*AIM OF THE EXERCISE*.
Print all of the data exactly, with no line missing.

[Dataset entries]
------------------------------------
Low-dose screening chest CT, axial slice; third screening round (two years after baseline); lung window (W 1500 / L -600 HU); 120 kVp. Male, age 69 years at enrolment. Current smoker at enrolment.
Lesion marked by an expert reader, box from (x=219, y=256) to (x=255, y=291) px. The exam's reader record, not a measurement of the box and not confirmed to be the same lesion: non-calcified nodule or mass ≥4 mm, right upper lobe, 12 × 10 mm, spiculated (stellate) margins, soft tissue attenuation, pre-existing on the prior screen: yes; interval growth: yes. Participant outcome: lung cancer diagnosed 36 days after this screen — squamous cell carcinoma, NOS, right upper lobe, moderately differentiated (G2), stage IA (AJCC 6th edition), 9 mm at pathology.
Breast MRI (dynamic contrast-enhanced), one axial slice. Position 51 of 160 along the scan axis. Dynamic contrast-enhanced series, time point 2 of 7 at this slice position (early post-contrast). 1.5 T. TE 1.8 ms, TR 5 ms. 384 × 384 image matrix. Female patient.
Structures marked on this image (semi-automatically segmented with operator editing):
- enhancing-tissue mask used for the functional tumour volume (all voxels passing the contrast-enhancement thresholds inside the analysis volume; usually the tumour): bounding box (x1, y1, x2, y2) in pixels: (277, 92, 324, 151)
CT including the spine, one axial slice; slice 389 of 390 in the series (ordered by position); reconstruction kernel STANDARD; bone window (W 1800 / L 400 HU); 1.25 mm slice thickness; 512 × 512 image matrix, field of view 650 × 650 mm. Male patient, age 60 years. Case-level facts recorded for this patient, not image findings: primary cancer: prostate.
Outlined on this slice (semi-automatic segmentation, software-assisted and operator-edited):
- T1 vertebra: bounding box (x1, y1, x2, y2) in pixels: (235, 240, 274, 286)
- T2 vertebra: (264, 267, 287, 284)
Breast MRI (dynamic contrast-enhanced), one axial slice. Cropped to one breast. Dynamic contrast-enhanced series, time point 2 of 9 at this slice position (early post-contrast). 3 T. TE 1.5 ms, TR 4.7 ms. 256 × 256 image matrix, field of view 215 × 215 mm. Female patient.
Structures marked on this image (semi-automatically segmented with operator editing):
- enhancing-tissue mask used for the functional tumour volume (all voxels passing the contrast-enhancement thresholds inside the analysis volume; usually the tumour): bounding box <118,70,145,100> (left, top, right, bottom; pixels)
------------------------------------
*SOLUTION TO THE EXERCISE*.
Low-dose screening chest CT, axial slice; third screening round (two years after baseline); lung window (W 1500 / L -600 HU); 120 kVp. Male, age 69 years at enrolment. Current smoker at enrolment.
Lesion marked by an expert reader, box from (x=219, y=256) to (x=255, y=291) px. The exam's reader record, not a measurement of the box and not confirmed to be the same lesion: non-calcified nodule or mass ≥4 mm, right upper lobe, 12 × 10 mm, spiculated (stellate) margins, soft tissue attenuation, pre-existing on the prior screen: yes; interval growth: yes. Participant outcome: lung cancer diagnosed 36 days after this screen — squamous cell carcinoma, NOS, right upper lobe, moderately differentiated (G2), stage IA (AJCC 6th edition), 9 mm at pathology.
Breast MRI (dynamic contrast-enhanced), one axial slice. Position 51 of 160 along the scan axis. Dynamic contrast-enhanced series, time point 2 of 7 at this slice position (early post-contrast). 1.5 T. TE 1.8 ms, TR 5 ms. 384 × 384 image matrix. Female patient.
Structures marked on this image (semi-automatically segmented with operator editing):
- enhancing-tissue mask used for the functional tumour volume (all voxels passing the contrast-enhancement thresholds inside the analysis volume; usually the tumour): bounding box (x1, y1, x2, y2) in pixels: (277, 92, 324, 151)
CT including the spine, one axial slice; slice 389 of 390 in the series (ordered by position); reconstruction kernel STANDARD; bone window (W 1800 / L 400 HU); 1.25 mm slice thickness; 512 × 512 image matrix, field of view 650 × 650 mm. Male patient, age 60 years. Case-level facts recorded for this patient, not image findings: primary cancer: prostate.
Outlined on this slice (semi-automatic segmentation, software-assisted and operator-edited):
- T1 vertebra: bounding box (x1, y1, x2, y2) in pixels: (235, 240, 274, 286)
- T2 vertebra: (264, 267, 287, 284)
Breast MRI (dynamic contrast-enhanced), one axial slice. Cropped to one breast. Dynamic contrast-enhanced series, time point 2 of 9 at this slice position (early post-contrast). 3 T. TE 1.5 ms, TR 4.7 ms. 256 × 256 image matrix, field of view 215 × 215 mm. Female patient.
Structures marked on this image (semi-automatically segmented with operator editing):
- enhancing-tissue mask used for the functional tumour volume (all voxels passing the contrast-enhancement thresholds inside the analysis volume; usually the tumour): bounding box <118,70,145,100> (left, top, right, bottom; pixels)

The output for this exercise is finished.